Exercise data:
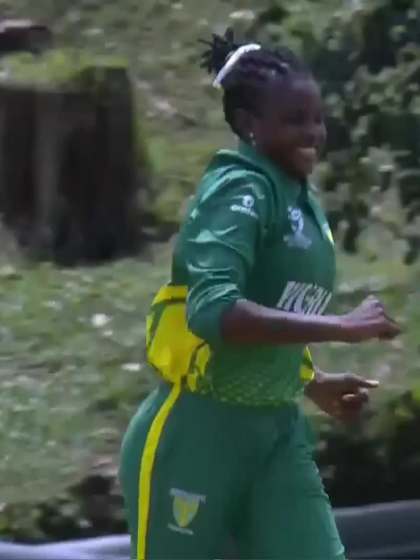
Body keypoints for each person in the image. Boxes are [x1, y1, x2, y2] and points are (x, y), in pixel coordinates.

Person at [119, 29, 400, 560]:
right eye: (294, 120)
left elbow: (276, 307)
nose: (312, 133)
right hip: (197, 436)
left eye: (316, 118)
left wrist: (308, 379)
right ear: (249, 123)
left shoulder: (300, 199)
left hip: (275, 433)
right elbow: (215, 312)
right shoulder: (239, 189)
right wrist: (342, 326)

Exercise aim: Please output the listing above in full, exactly as given, without its images.

Result of this task:
Body keypoints for each person in the image. Boxes are [x1, y1, x2, y2] and points are (x, y), in pixel coordinates.

Person at [119, 29, 400, 560]:
right eye: (294, 120)
left elbow: (276, 307)
nose: (312, 133)
right hip: (197, 436)
left eye: (316, 118)
left wrist: (308, 379)
right ear: (249, 123)
left shoulder: (300, 199)
left hip: (275, 433)
right elbow: (215, 312)
right shoulder: (239, 189)
right wrist: (342, 326)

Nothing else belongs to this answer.